Sinn Féin leader Mary-Lou McDonald says that Mrs May's decision to stand aside on June 7 is not hugely surprising given the "chaotic situation" around Brexit in Britain.
Hitting out at the way Brexit has been handled she said the Conservative party now needs a "dose of reality".
However, she warned that Mrs May's resignation could have significant implications for Northern Ireland talks centred around getting the institutions back up and running again.
Taoiseach Leo Varadkar and Mrs May were due to meet before the end of this month to review progress made between the political parties on breaking the political deadlock in Northern Ireland.
However, Ms McDonald said Mrs May stepping aside will make "a difficult situation all the more difficult".
"There was to be a review of progress on the Northern talks at the end of May I think we now have to question whether that review will go ahead. I think we need clarity on that point very quickly, we are very anxious that progress is made. The current stalemate is simply not sustainable," said Ms McDonald after casting her vote in today's elections.

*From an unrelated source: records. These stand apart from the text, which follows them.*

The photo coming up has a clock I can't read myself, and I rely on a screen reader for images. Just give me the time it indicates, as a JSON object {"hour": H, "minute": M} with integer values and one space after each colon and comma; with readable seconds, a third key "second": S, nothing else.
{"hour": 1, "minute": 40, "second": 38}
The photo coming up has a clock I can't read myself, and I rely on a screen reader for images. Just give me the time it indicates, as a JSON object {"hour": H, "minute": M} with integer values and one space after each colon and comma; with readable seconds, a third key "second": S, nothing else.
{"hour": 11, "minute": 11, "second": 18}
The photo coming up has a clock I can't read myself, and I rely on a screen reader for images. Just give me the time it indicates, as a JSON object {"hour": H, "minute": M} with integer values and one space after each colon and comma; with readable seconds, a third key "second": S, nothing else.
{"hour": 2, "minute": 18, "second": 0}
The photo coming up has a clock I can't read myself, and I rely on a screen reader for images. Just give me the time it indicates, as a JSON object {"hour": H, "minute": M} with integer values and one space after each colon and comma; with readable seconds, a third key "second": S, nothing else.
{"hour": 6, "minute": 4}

Turning to Brexit, she said a change of prime minister will not mean any softening of the backstop or the withdrawal agreement: "The reality is, irrespective of who is prime minister and irrespective of who leads the Tory party, Irish interests need to be protected that's not going to change. I think the Tories need a dose of reality, I think if they imagine that if by changing their leader and by changing prime minister that they can change the fundamental bottom line in respect of Ireland that they are wrong."

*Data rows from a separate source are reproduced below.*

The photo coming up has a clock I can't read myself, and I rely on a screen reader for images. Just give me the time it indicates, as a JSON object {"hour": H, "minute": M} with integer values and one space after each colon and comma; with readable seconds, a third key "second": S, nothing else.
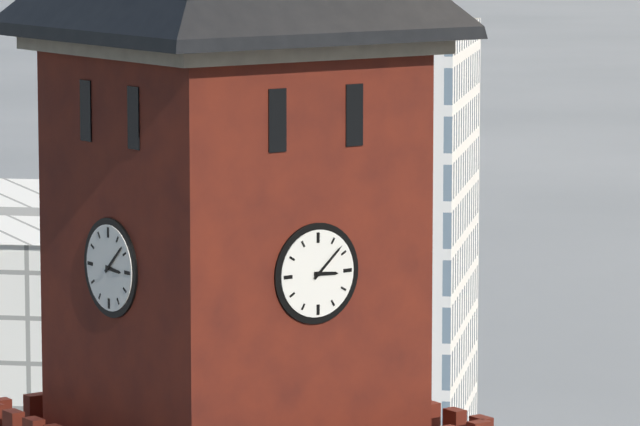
{"hour": 3, "minute": 8}
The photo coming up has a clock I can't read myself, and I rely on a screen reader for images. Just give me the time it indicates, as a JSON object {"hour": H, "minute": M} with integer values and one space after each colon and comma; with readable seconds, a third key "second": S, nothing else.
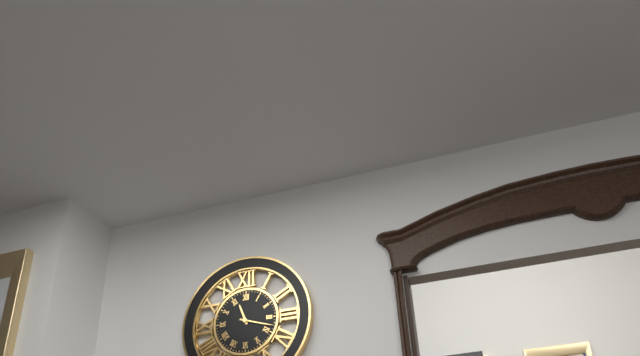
{"hour": 11, "minute": 18}
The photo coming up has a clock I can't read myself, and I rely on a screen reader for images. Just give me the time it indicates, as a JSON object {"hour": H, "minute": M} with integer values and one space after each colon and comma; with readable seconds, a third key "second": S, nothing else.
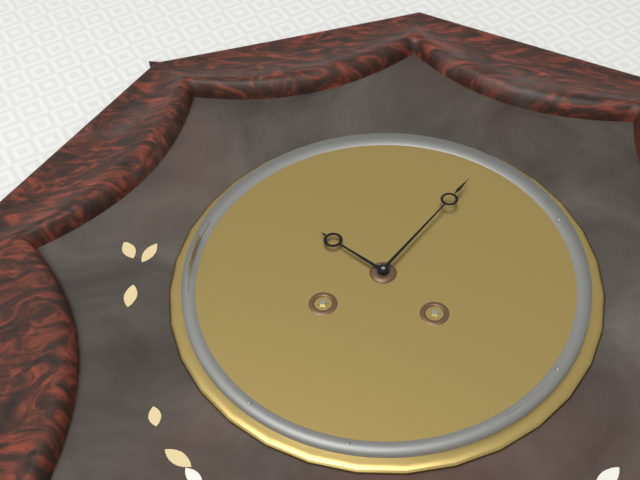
{"hour": 10, "minute": 5}
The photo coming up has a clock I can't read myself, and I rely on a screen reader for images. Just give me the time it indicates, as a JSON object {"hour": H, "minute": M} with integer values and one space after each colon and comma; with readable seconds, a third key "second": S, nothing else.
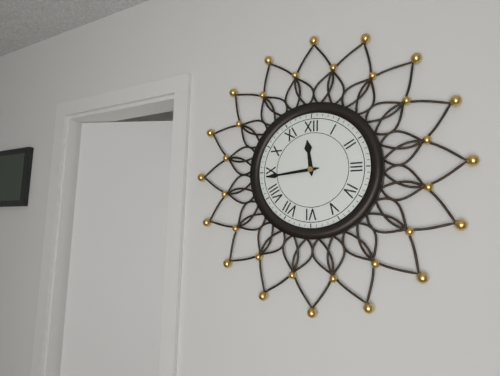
{"hour": 11, "minute": 44}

Meanwhile, Arlene Foster has paid tribute to Theresa May’s “selfless service” to the UK.
The Democratic Unionist leader, who struck a confidence and supply deal with Mrs May to keep her in power in the wake of the 2017 general election, praised the outgoing Prime Minister’s “dutiful approach”.
Mrs Foster and party colleagues have been particularly critical of Mrs May in recent months for her handling of the Brexit process.
Whilst at times there were differences in our approach, particularly on Brexit, we enjoyed a respectful and courteous relationship
They were vociferously opposed to the contentious border backstop element of the deal the Conservative leader struck with the EU, claiming it would see Northern Ireland treated differently to the rest of the UK.
The Westminster arrangement which saw the DUP’s 10 MPs vote with the Government on key issues delivered a £1 billion funding package to Northern Ireland.
Commenting on Mrs May’s resignation announcement, Mrs Foster said: “After the general election in June 2017, we worked with the Prime Minister and her team through the confidence and supply agreement.
“Whilst at times there were differences in our approach, particularly on Brexit, we enjoyed a respectful and courteous relationship.
“In particular, I commend and thank the Prime Minister for her dutiful approach on national issues and her willingness to recognise Northern Ireland’s need for additional resources through confidence and supply arrangements.
“I pay tribute to her selfless service in the interests of the United Kingdom and wish her well for the future.”
DUP deputy leader Nigel Dodds, who leads the party at Westminster, tweeted: “Whilst we have had differences with Theresa May on Brexit, I have always found the Prime Minister very courteous and pleasant to work with on a personal basis.
“I thank her for her public service and wish her well.”